In the above scenario, our only concern would be if the estimated capacity the service has on k8s, is the one it needs in reality.

While I completely get your point, I totally disagree with the ingress strategy for the following reason:

  1. Short term: Even if we test the Kartotherian k8s endpoint, we'll understand only with live traffic if something is missing or not. This may end up flipping back and forth the ATS configuration to point to bare metals or k8s, until we find the correct config. Pooling in slowly k8s workers means that we can easily depool them if something is wrong, without any change at the CDN. And even if it is not marked as critical service, it may impact users and if we can avoid that we should :)
  2. Medium/Long term (say a couple of weeks or more): It is difficult to tune correctly memory/cpu requirements for pods, and it is especially difficult to get them right at first try. We are also upgrading the service to a new mapnik version, new nodejs version, etc.. so the risk of having to tune/fix configuration issues days after the rollout is concrete. I'd prefer to avoid touching the CDN's config for something like that, and just use confctl.
  3. We can flip to ingress as last step of the migration anyway, when we'll feel confident that the new setup works as expected.

ack!

Make Tegola a ClusterIP service
Kartotherian is tegola-vector-tiles' only client, if I am not mistaken. Now with both services on k8s, it appears that the service mesh and tegola's LVS, are adding a few extra hops which we can easily avoid. It is much simpler, in the end, to have a tegola-vector-tiles ClusterIP service

In the above scenario, we can add a tegola-vector-tiles clusterIP service, and switch to it following the successful migration of kartotherian. After that, we may remove both LVS and NodePort service. We will lose the ability of pooling/depooling tegola from a datacentre. In other words, if tegola on one datacenter is suffering, we will have to depool maps from that DC completely. Given how close to each other those to services are, I think it is ok (but it is my personal opinion)

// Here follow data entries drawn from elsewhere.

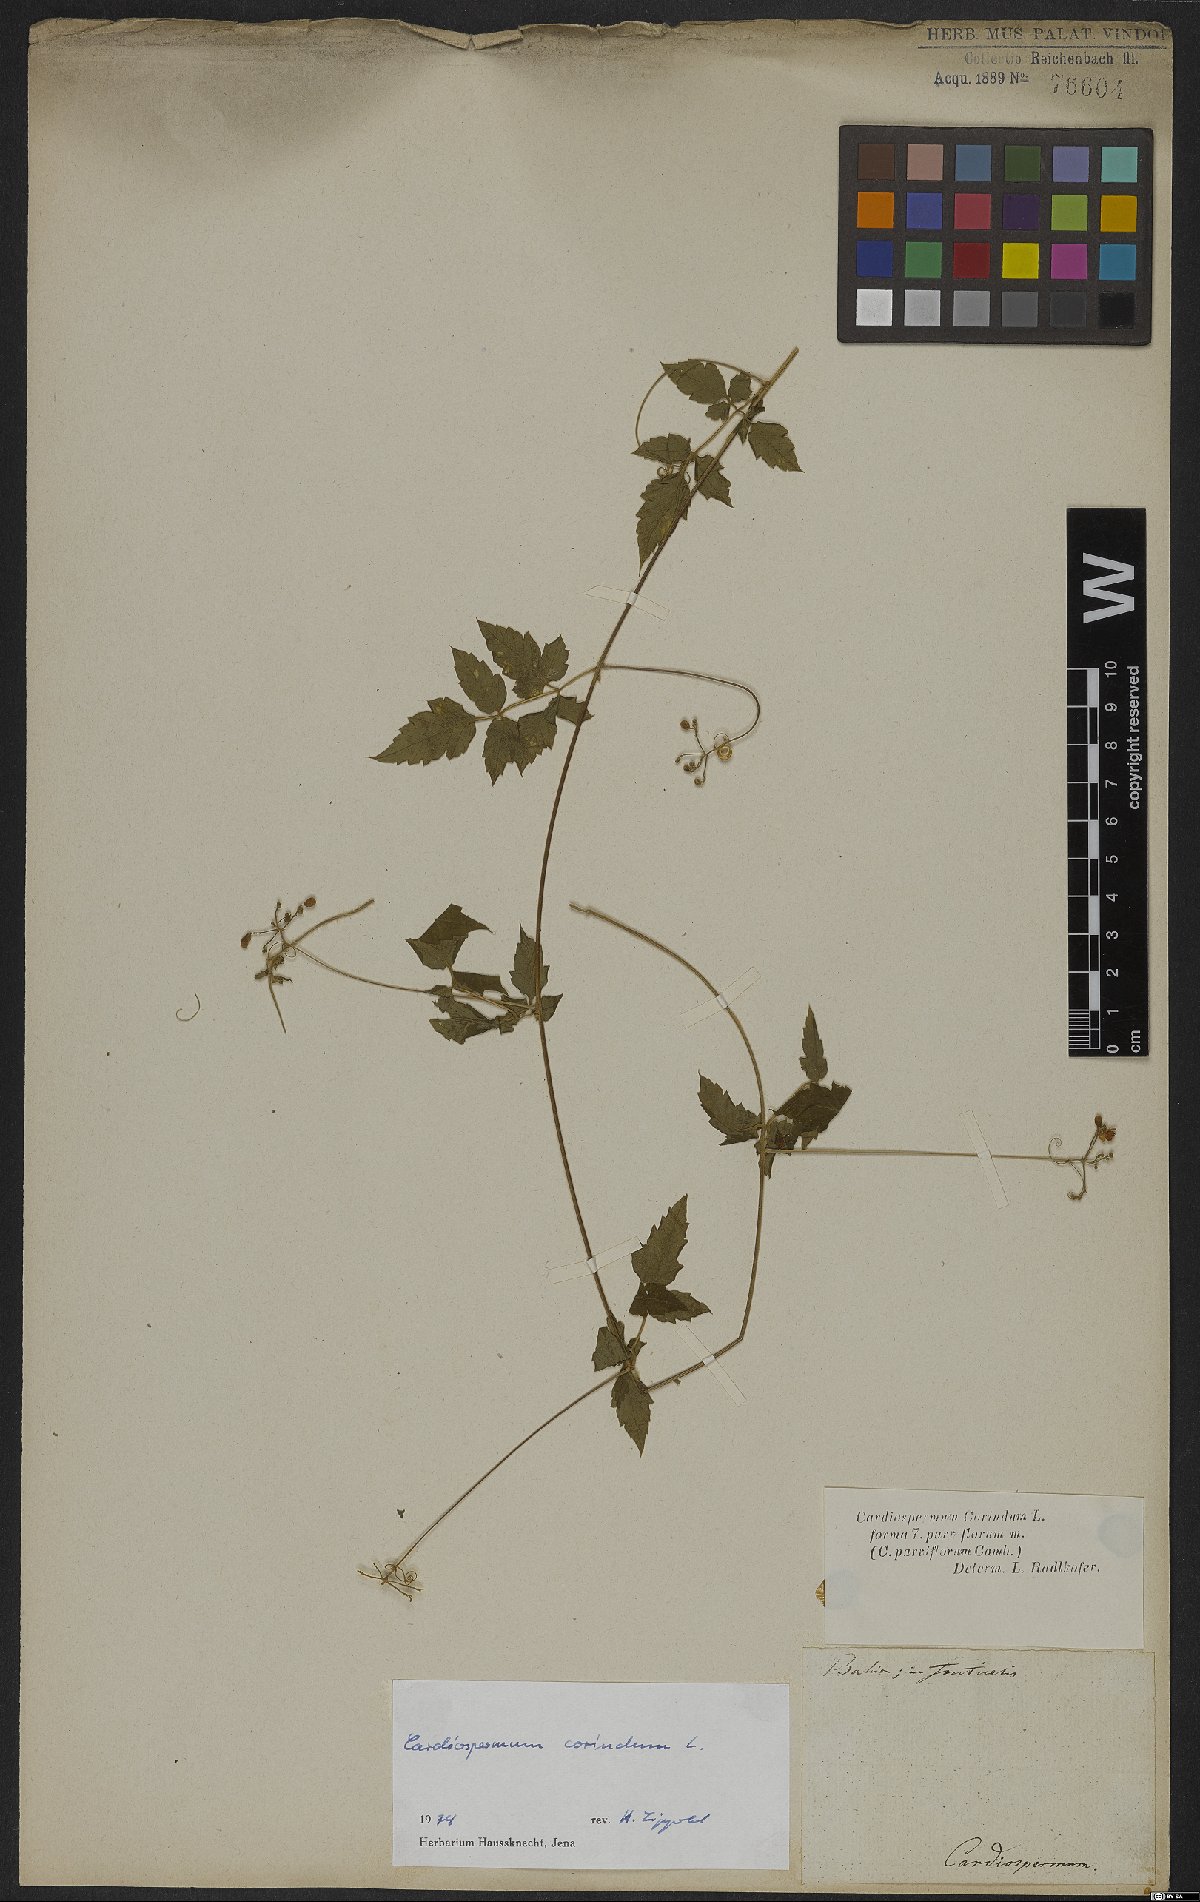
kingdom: Plantae
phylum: Tracheophyta
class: Magnoliopsida
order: Sapindales
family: Sapindaceae
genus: Cardiospermum
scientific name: Cardiospermum corindum
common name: Faux persil
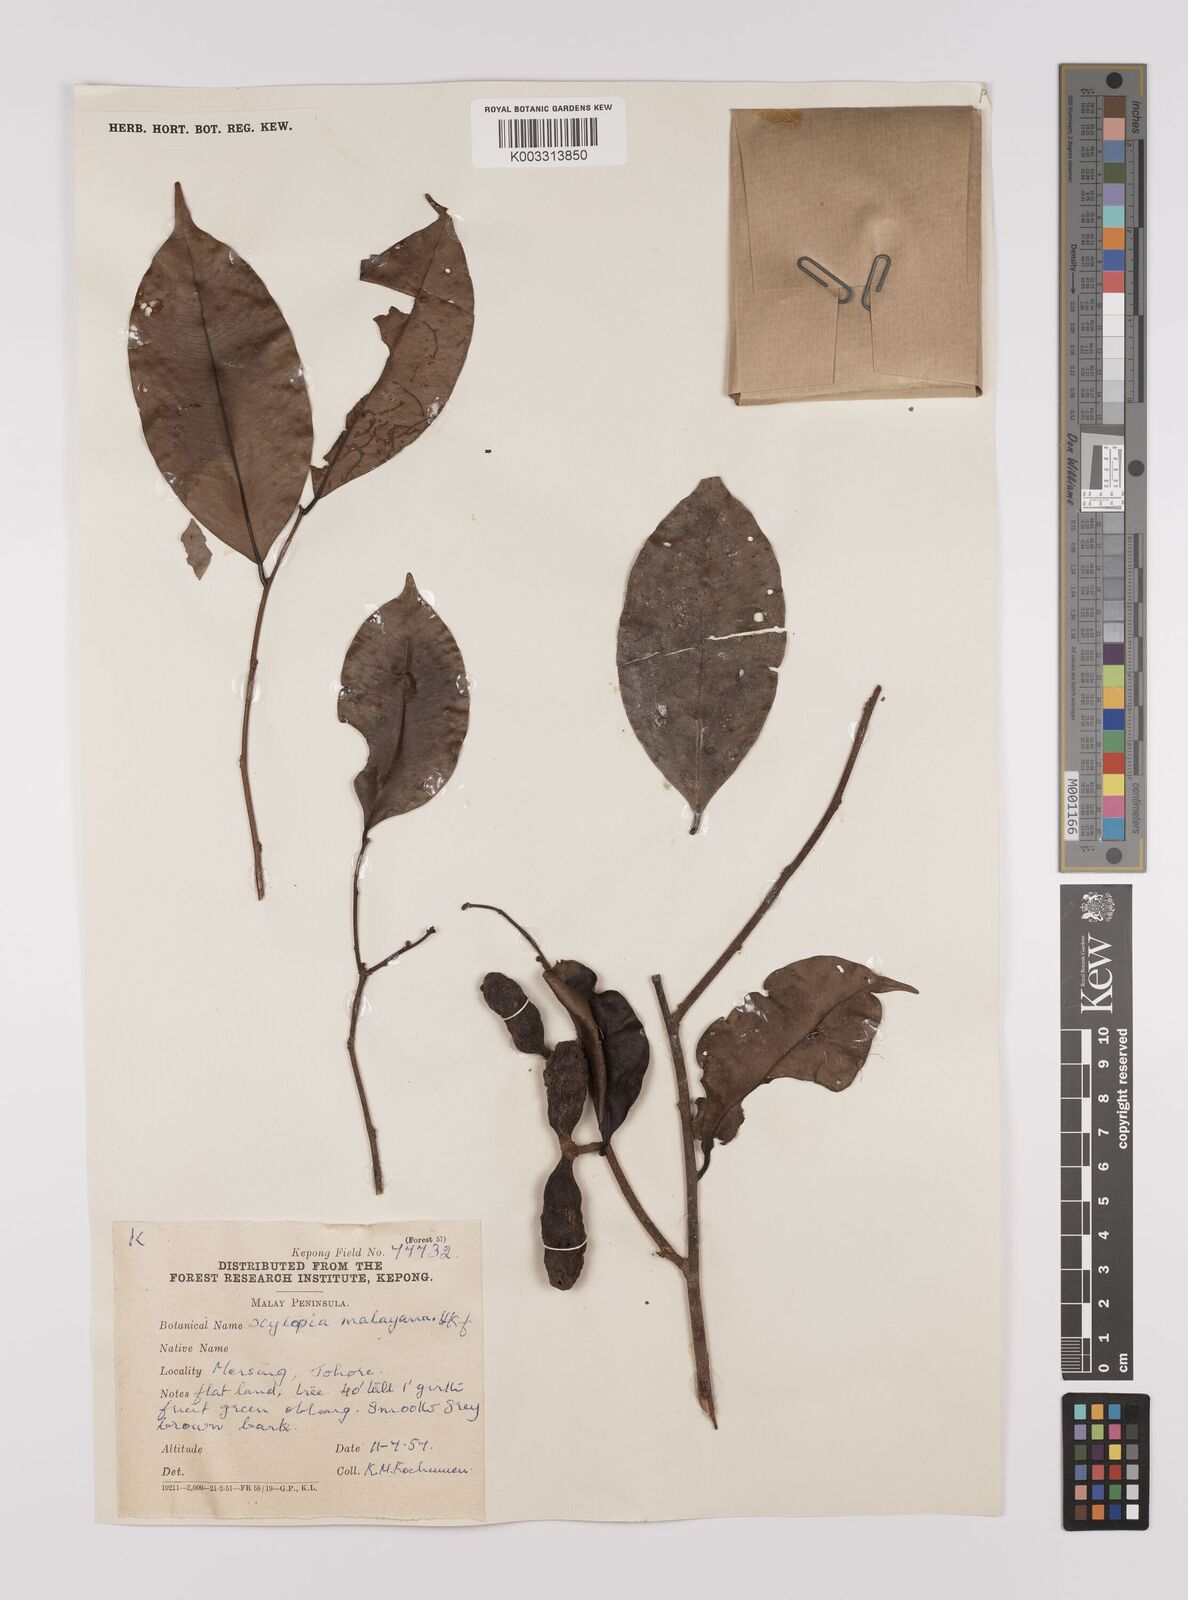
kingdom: Plantae
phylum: Tracheophyta
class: Magnoliopsida
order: Magnoliales
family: Annonaceae
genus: Xylopia
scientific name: Xylopia malayana
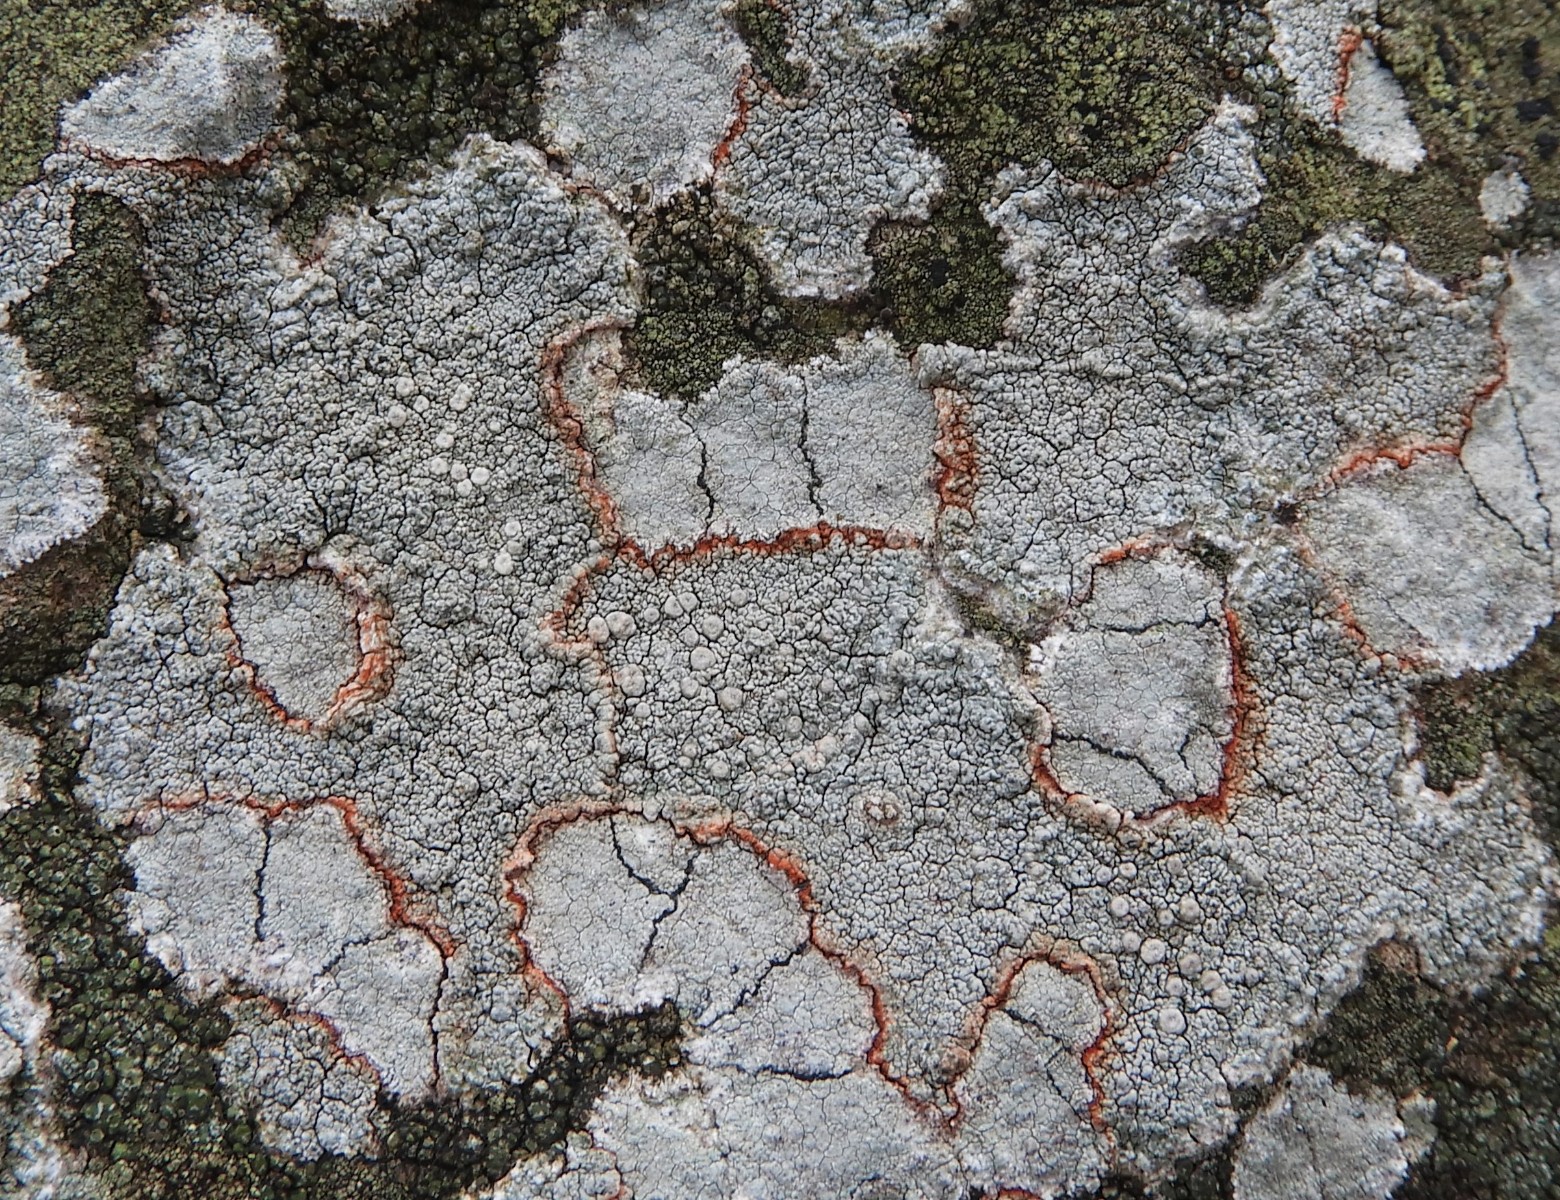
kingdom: Fungi
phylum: Ascomycota
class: Lecanoromycetes
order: Pertusariales
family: Ochrolechiaceae
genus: Ochrolechia
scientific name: Ochrolechia parella
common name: almindelig blegskivelav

This is a good idea and it can be evaluated after the migration, but since we are not 100% sure about few details I'd prefer to keep things as simple as possible for the move to k8s. Basically same idea as for Ingress - totally agree but I'd do it step-by-step to avoid us rushing for a fix if needed.

ack!

elukey claimed this task.

The strategy has been created, we can keep going in the main task! Thanks all for the feedback!